TO DO
Below are the records; restate all of them exactly.

Document layout analysis data

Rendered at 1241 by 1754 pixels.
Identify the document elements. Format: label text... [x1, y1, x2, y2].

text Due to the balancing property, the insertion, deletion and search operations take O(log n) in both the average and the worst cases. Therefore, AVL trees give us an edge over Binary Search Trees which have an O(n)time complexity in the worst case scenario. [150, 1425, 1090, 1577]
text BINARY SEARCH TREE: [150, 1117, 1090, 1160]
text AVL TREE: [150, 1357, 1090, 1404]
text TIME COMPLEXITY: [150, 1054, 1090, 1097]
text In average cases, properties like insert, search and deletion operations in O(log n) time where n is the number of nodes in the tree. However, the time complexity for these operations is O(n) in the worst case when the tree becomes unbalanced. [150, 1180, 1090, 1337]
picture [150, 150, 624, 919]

RESULT
Rendered at 1241 by 1754 pixels.
Identify the document elements. Format: label text... [x1, y1, x2, y2].

text Due to the balancing property, the insertion, deletion and search operations take O(log n) in both the average and the worst cases. Therefore, AVL trees give us an edge over Binary Search Trees which have an O(n)time complexity in the worst case scenario. [150, 1425, 1090, 1577]
text BINARY SEARCH TREE: [150, 1117, 1090, 1160]
text AVL TREE: [150, 1357, 1090, 1404]
text TIME COMPLEXITY: [150, 1054, 1090, 1097]
text In average cases, properties like insert, search and deletion operations in O(log n) time where n is the number of nodes in the tree. However, the time complexity for these operations is O(n) in the worst case when the tree becomes unbalanced. [150, 1180, 1090, 1337]
picture [150, 150, 624, 919]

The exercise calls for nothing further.